__Exercise details__: Please return the records starting at the line that contains "like value=1100 unit=gal" and ending at the line that contains "Here: value=68564.2 unit=gal", both included, copied exactly.

__Dataset extract__:
──────────
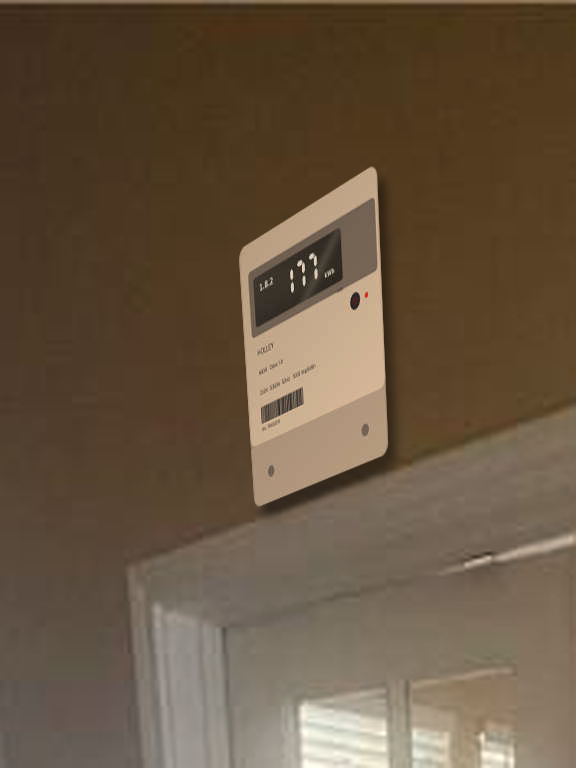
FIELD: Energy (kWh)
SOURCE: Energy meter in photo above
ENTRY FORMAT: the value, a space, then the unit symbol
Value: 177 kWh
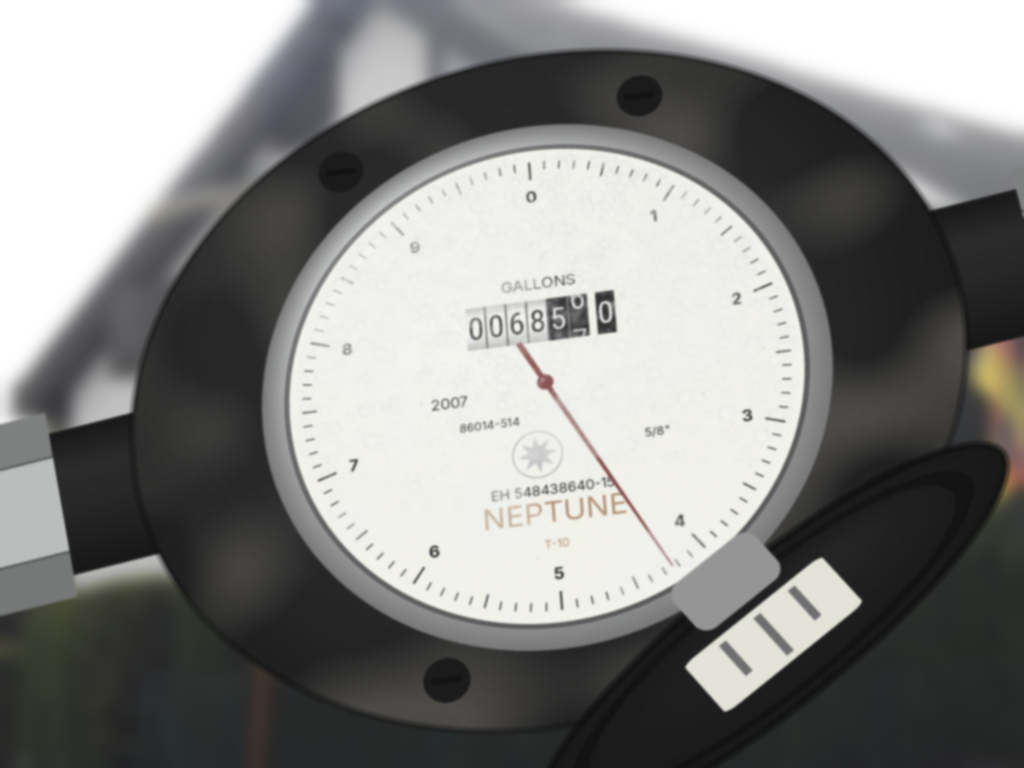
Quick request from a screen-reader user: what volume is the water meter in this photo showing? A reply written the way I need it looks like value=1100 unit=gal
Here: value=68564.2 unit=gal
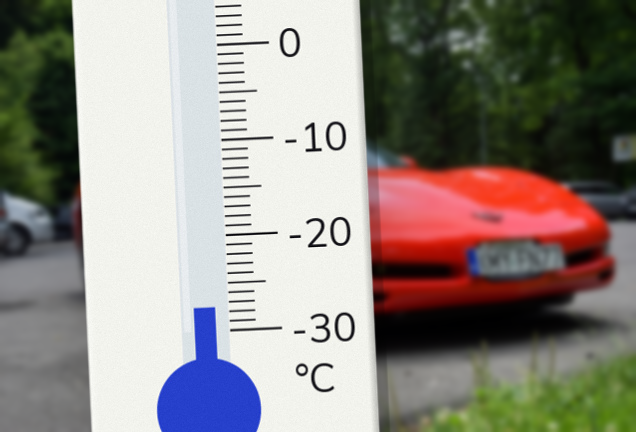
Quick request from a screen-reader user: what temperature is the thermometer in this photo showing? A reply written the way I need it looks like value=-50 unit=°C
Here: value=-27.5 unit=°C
──────────
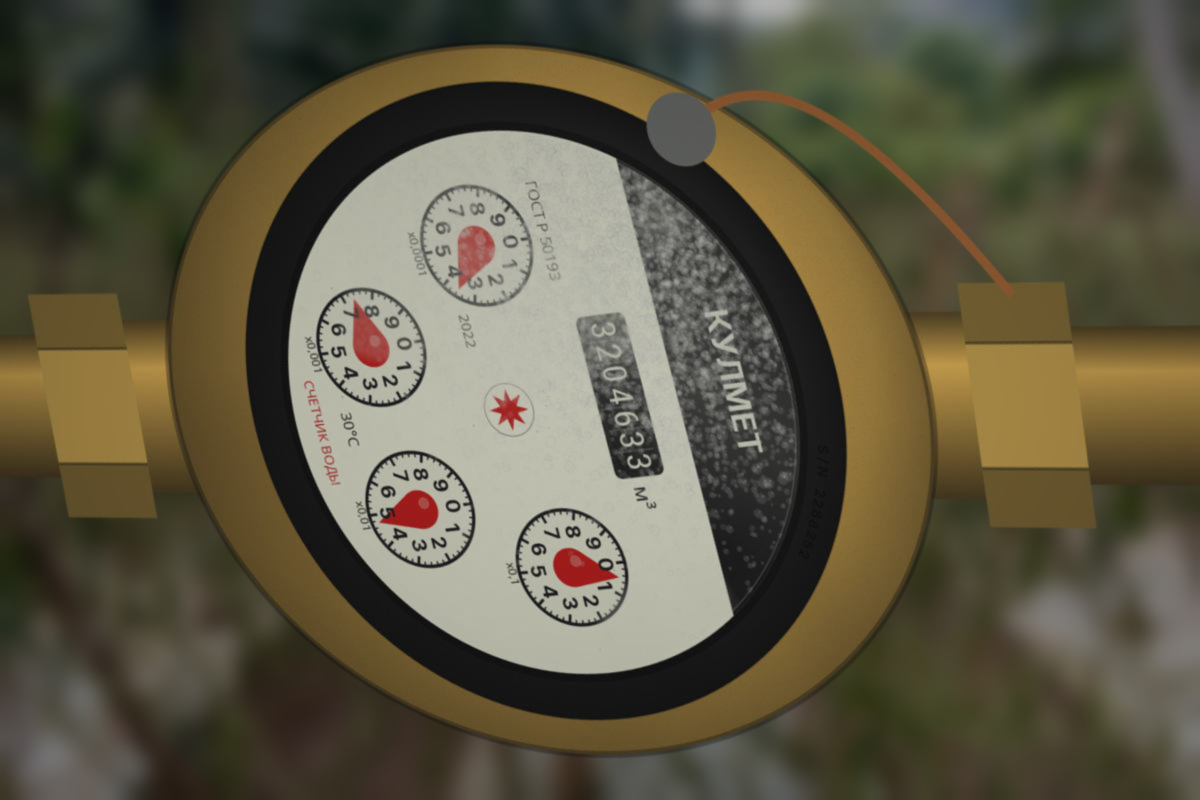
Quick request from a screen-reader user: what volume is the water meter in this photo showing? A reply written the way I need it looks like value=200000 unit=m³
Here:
──────────
__Written solution__:
Quick request from a screen-reader user: what volume is the water meter in this photo showing? A reply written the way I need it looks like value=1100 unit=gal
Here: value=68564.2 unit=gal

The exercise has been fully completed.